In Barcelona (Mobile World Congres) is has become clear that this truth cannot be ignored anymore, as people are fully exploiting the joys of mobile data connectivity through devices like the Iphone, Android phones and the soon to be added WM7 phones.
“Offloading” data traffic to the nearest fixed line with Internet access is the hot subject. As the amount of traffic currently generated by mobile users is just a drop in the bucket of fixed line data it makes a lot of sense.

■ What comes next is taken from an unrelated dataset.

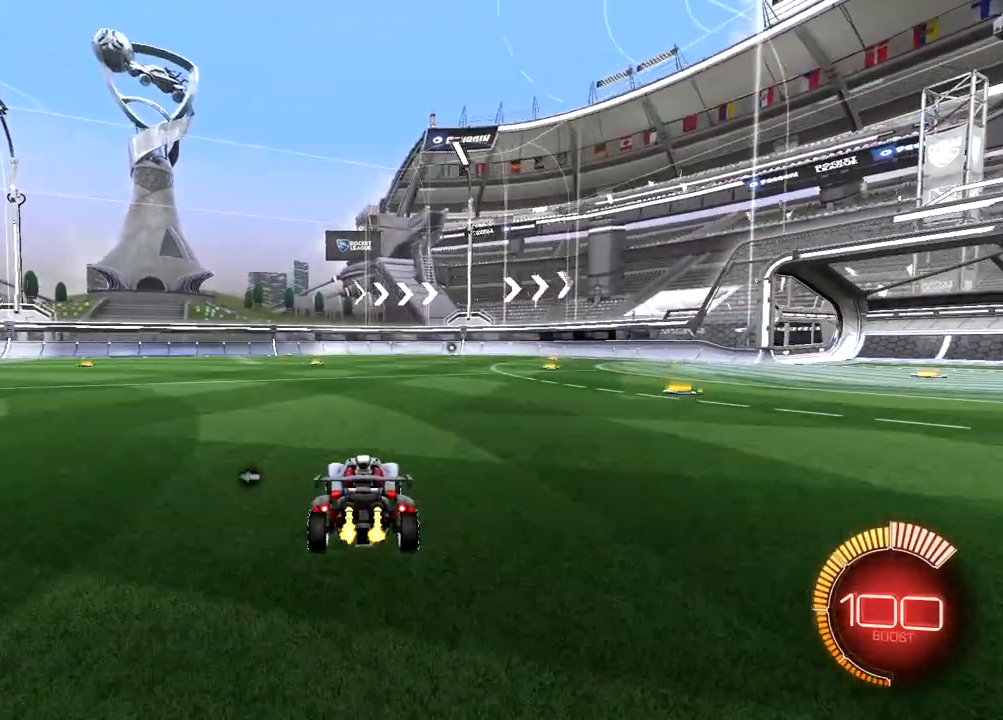
{"buttons": ["R2"], "left_stick": "center", "right_stick": "center", "events": []}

As one of my friends says :
The “newly” discovered interest in offload just reinforces the point that we’ve all known: with the exception of mobile satellites, “mobile” networks aren’t mobile at all.People and devices are mobile (or at least untethered) but the networks are fixed and the sooner the traffic is dumped into the fixed network, the better for optimizing use of the radio access links.The reason femto-cells (GSM/HSDPA access point inside a building) interests carriers is that the radio traffic never even leaves the building before it goes into a fixed network. Same with in building WiFi, etc.In addition to facing overload of the radio links, they also are having to deal with inadequately provisioned base stations. If you have multiple users each using multi-MB off the same antenna/base station, a DS3 (let alone T-1s) to the tower won’t cut it. In order to make the entire system scale, they’re having to deploy fiber to the base station.
(Thanks Robert Pepper).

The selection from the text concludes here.